Book Jacobin Republic Under Fire

Download or read book Jacobin Republic Under Fire written by Paul R. Hanson and published by Penn State Press. This book was released on 2010-11-01 with total page 282 pages. Available in PDF, EPUB and Kindle. Book excerpt: It is time for a major work of synthetic interpretation, and this is what The Jacobin Republic Under Fire offers.".

Book Contemporary France

    Book Details:
  • Author : Anne Sa'adah
  • Publisher : Rowman & Littlefield
  • Release : 2003
  • ISBN : 9780742501980
  • Pages : 360 pages

Download or read book Contemporary France written by Anne Sa'adah and published by Rowman & Littlefield. This book was released on 2003 with total page 360 pages. Available in PDF, EPUB and Kindle.
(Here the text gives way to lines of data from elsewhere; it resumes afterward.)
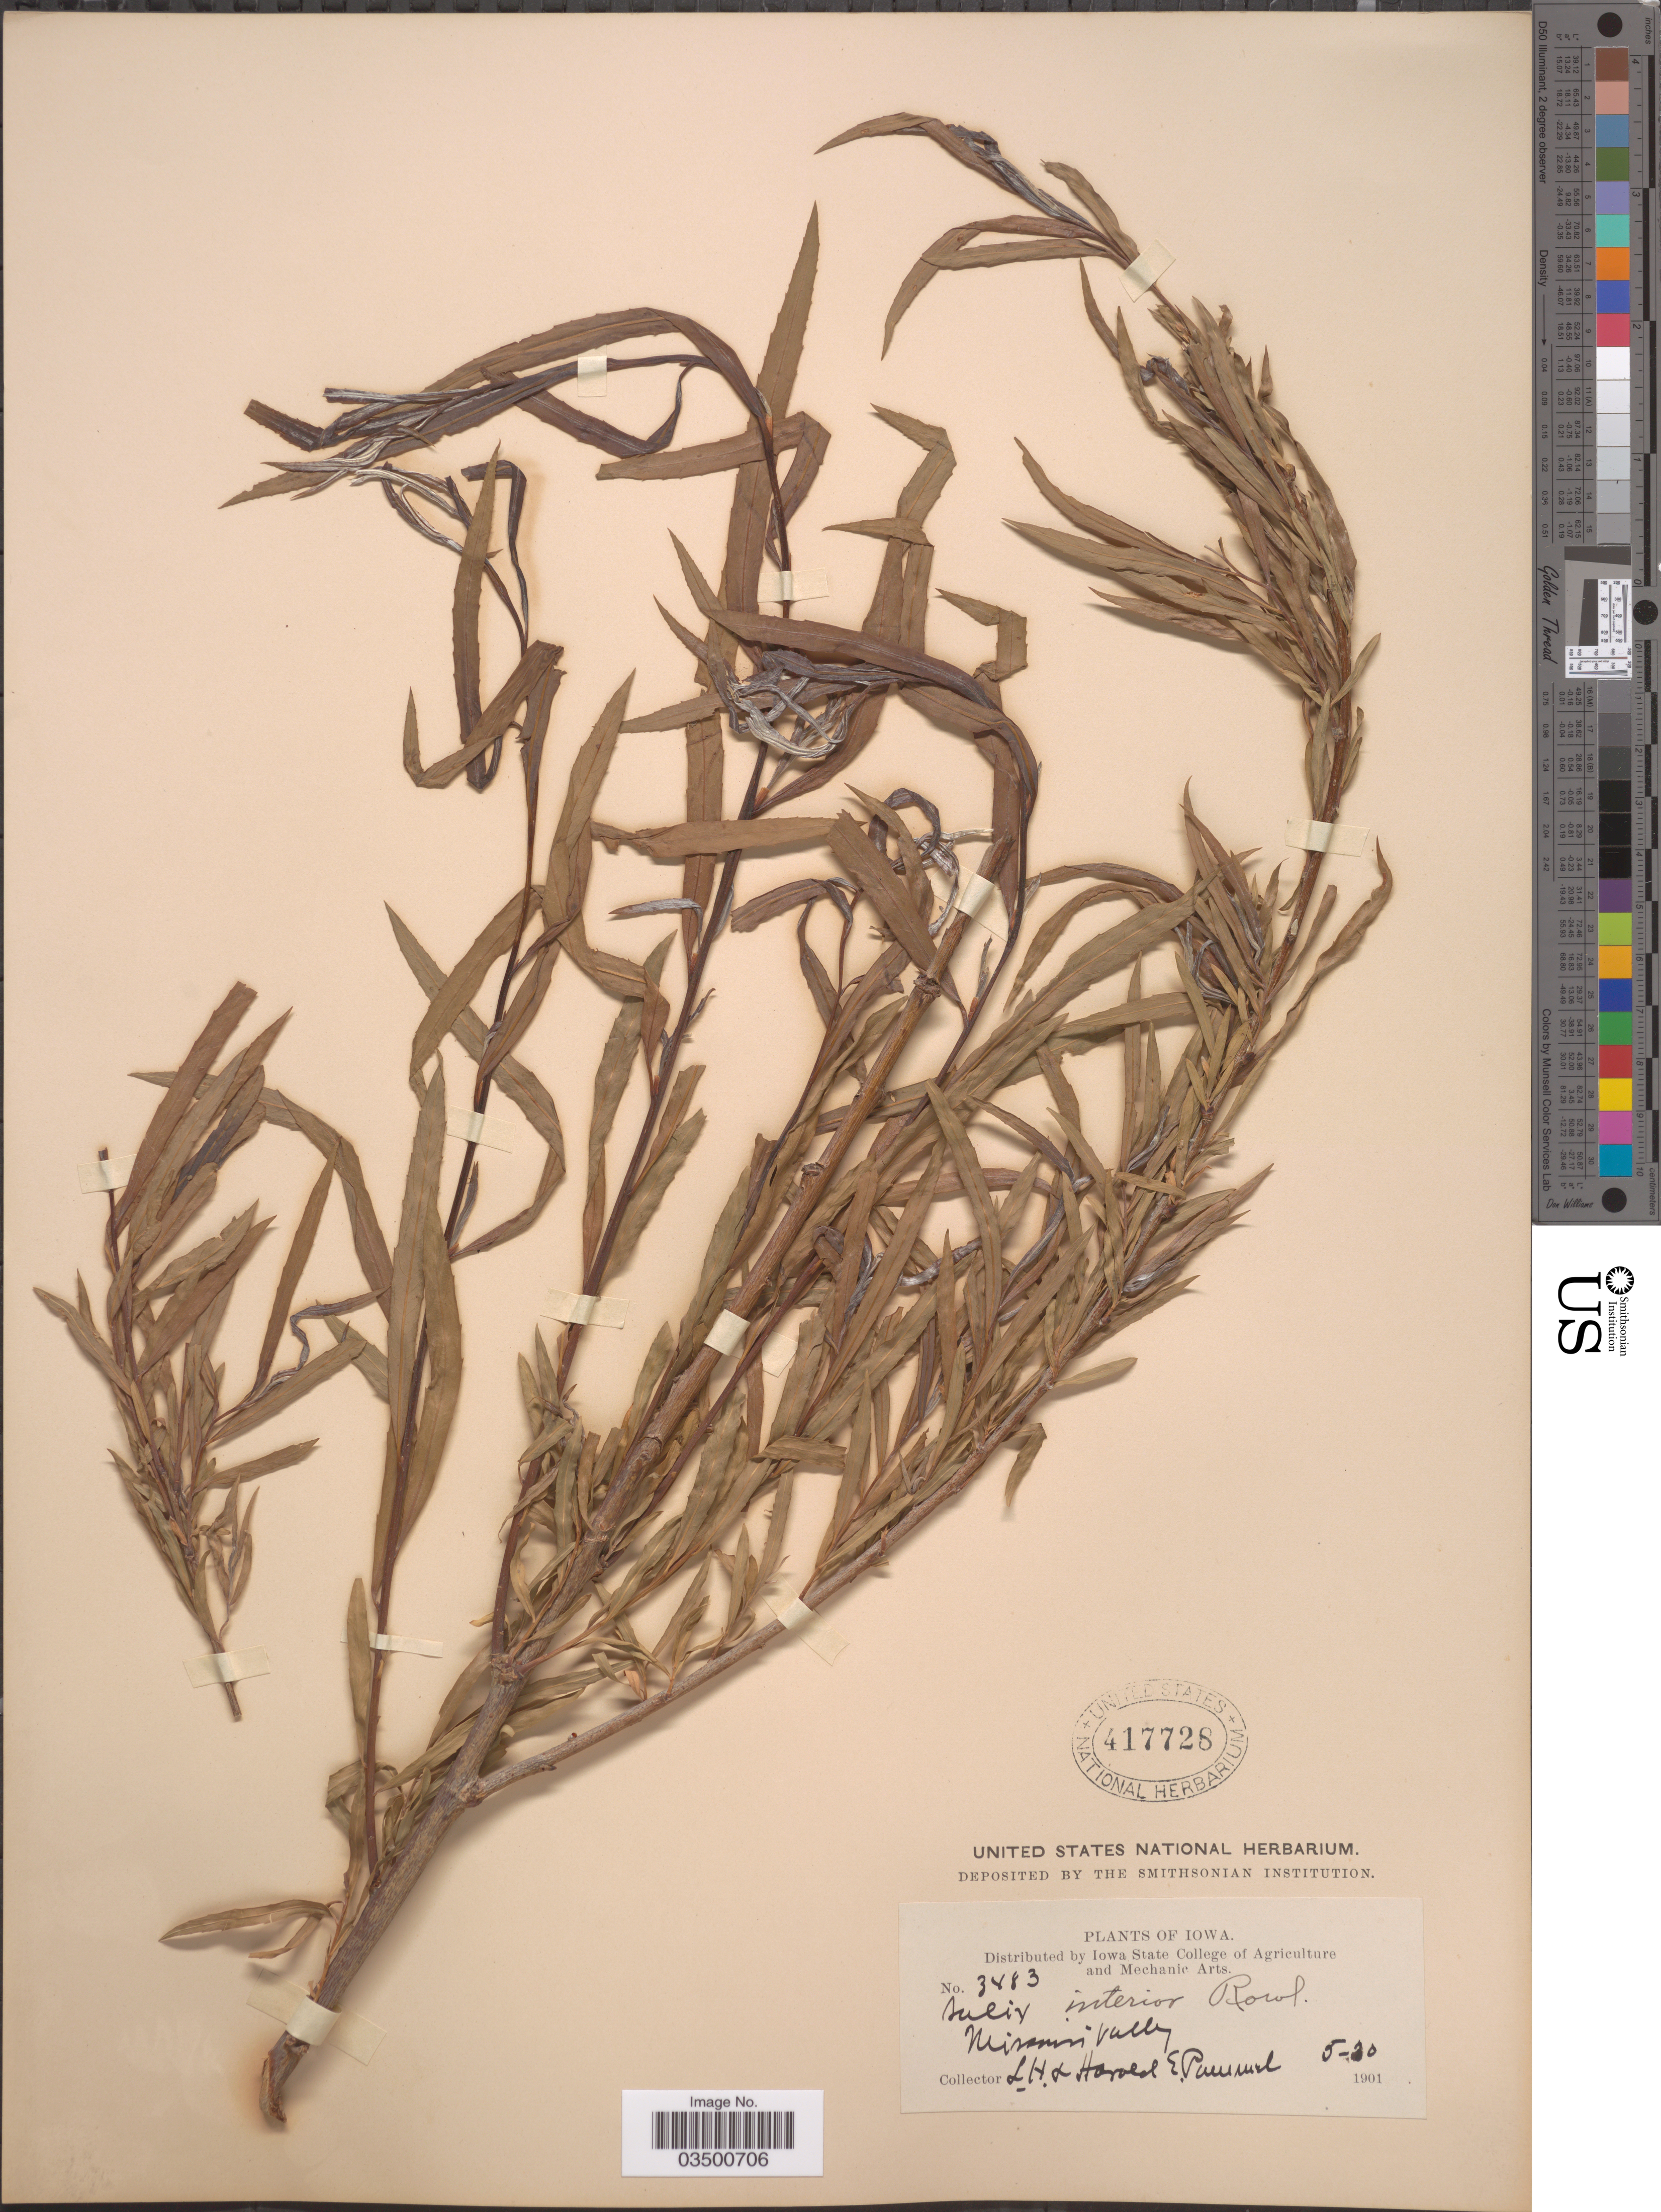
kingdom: Plantae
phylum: Tracheophyta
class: Magnoliopsida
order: Malpighiales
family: Salicaceae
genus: Salix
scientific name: Salix interior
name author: Rowlee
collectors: L. Pammel & H. Pammel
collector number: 3883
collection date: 1901-05-30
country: United States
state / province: Iowa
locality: Missouri Valley.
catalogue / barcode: US 417728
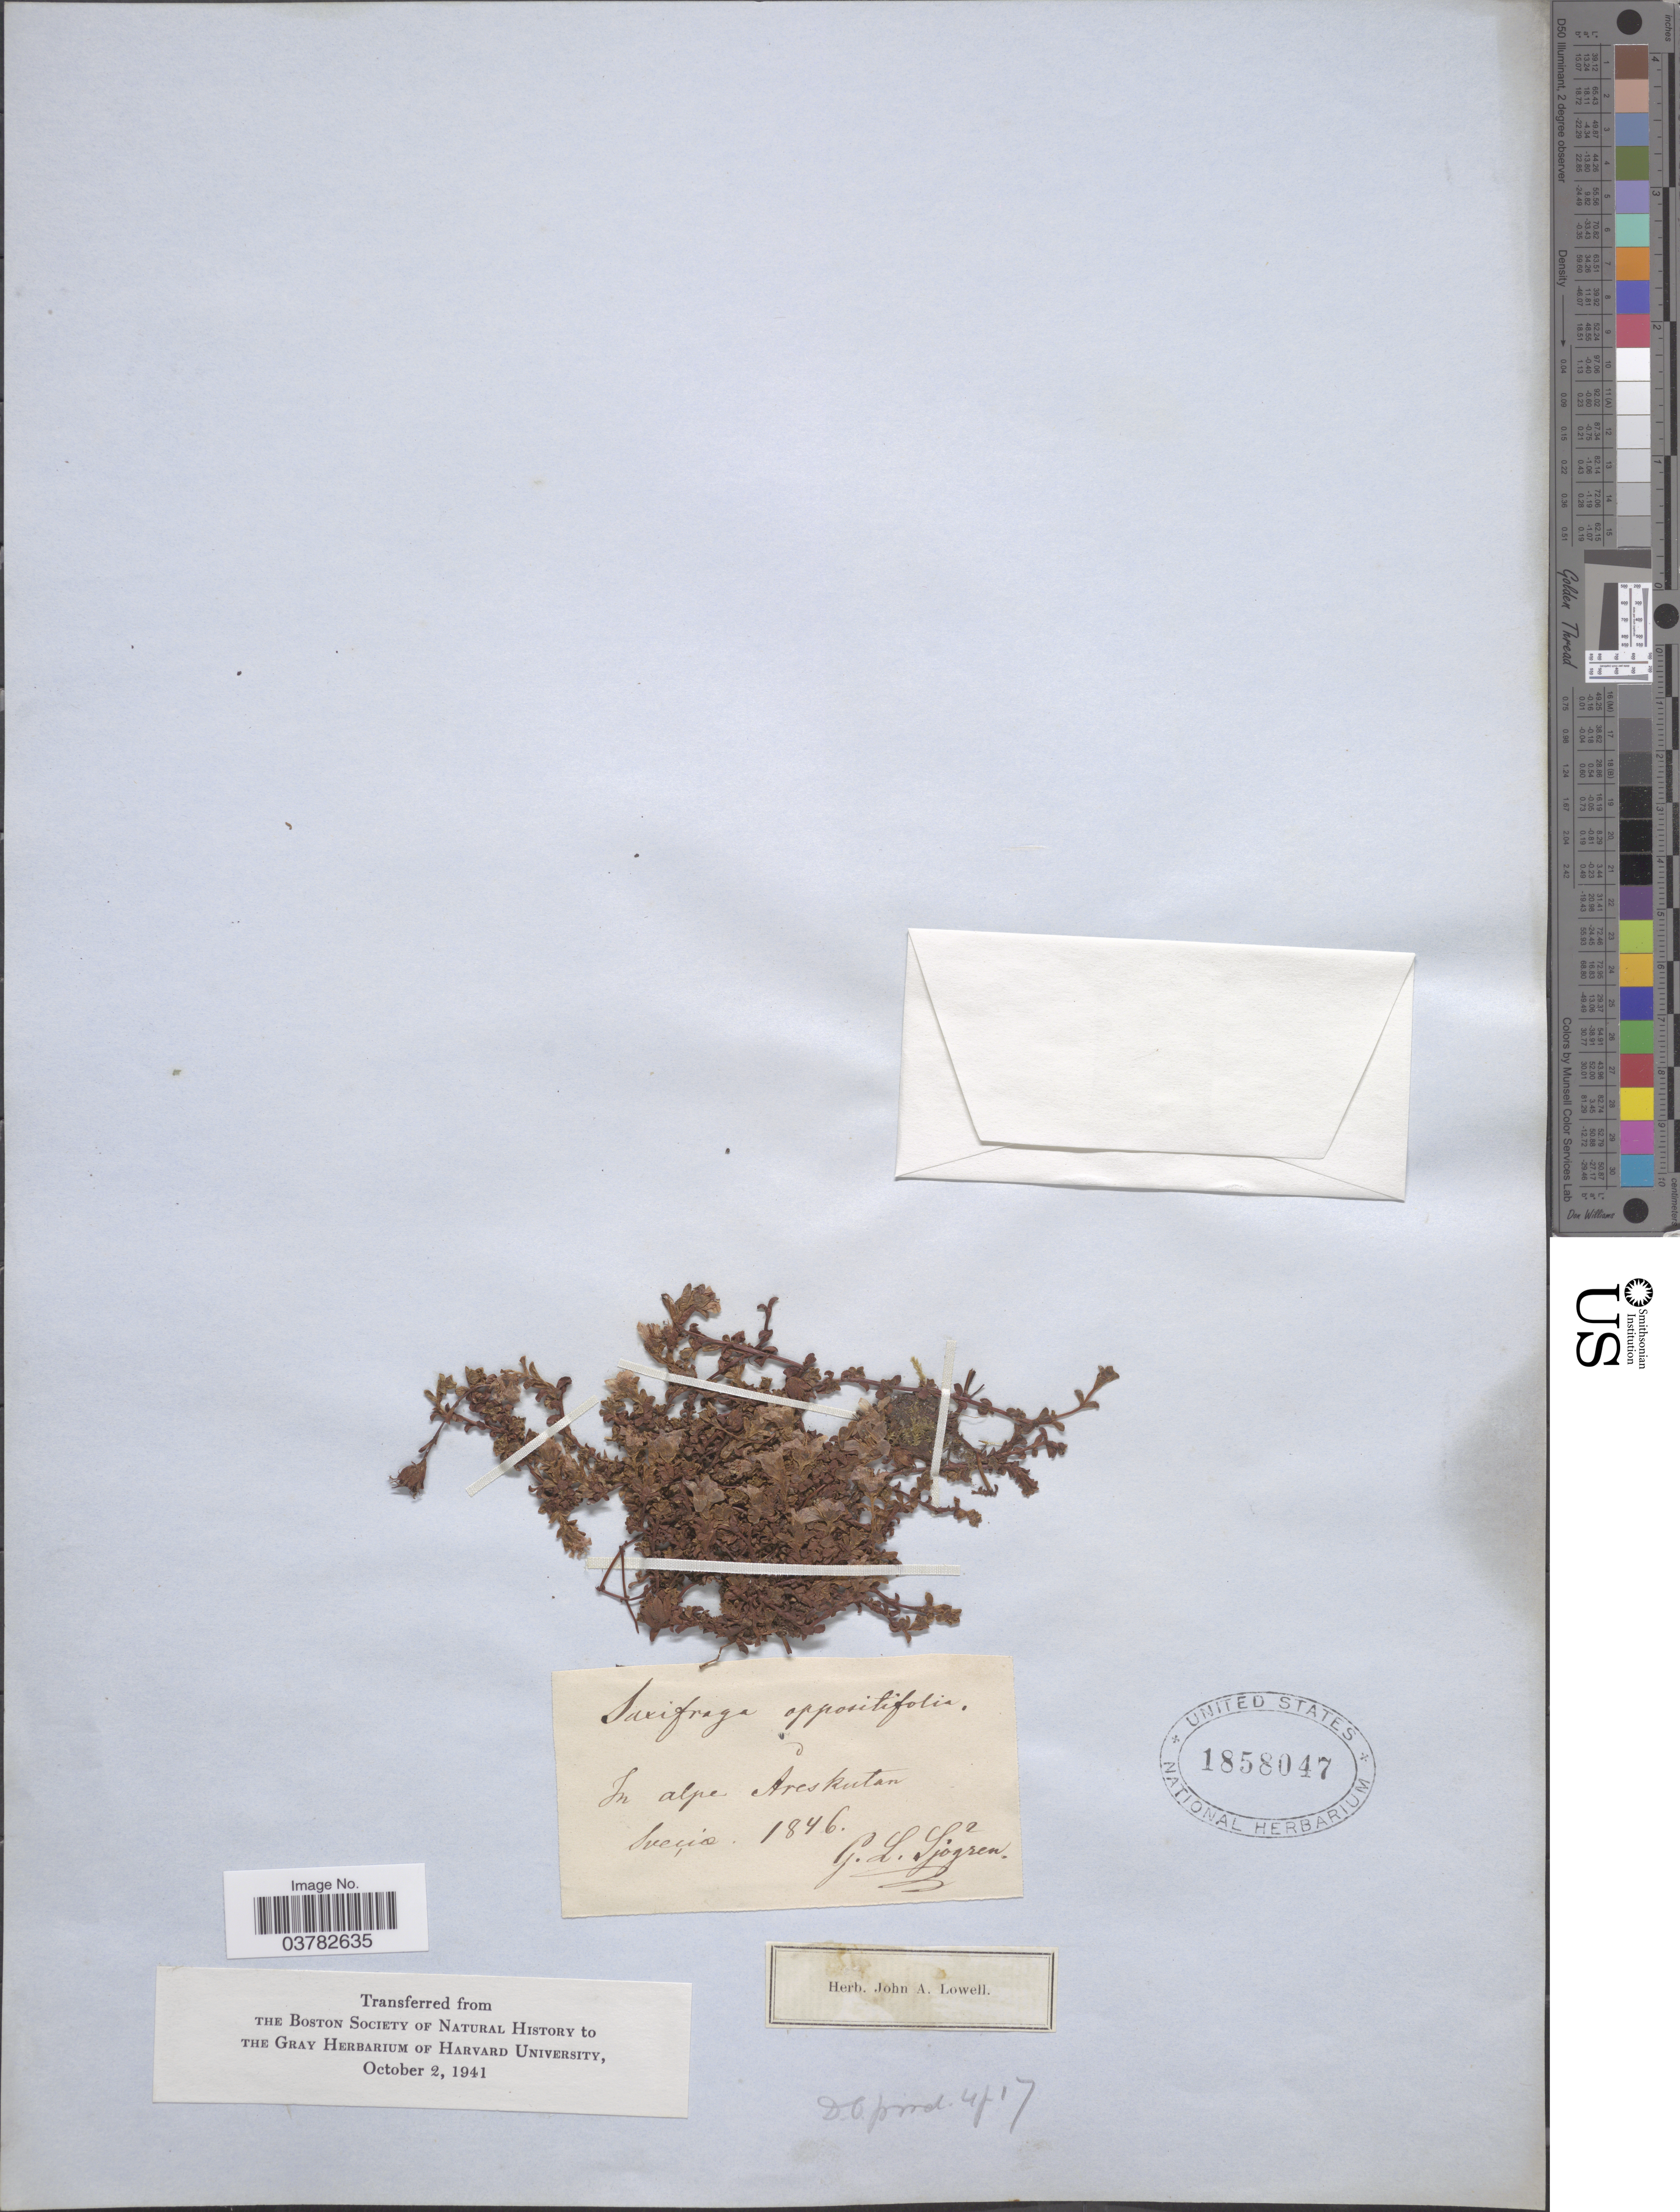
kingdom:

Book excerpt: Annotation Describing actors, beliefs, institutions, and policies, this introduction interprets contemporary democratic politics in France and explores why and with what political consequences so many people in France experience globalization as a harbinger of national decline. Special attention is paid to the impact of historical legacies, WWII, and France's role in Europe. The author teaches law and political science at Dartmouth College. Annotation (c)2003 Book News, Inc., Portland, OR (booknews.com).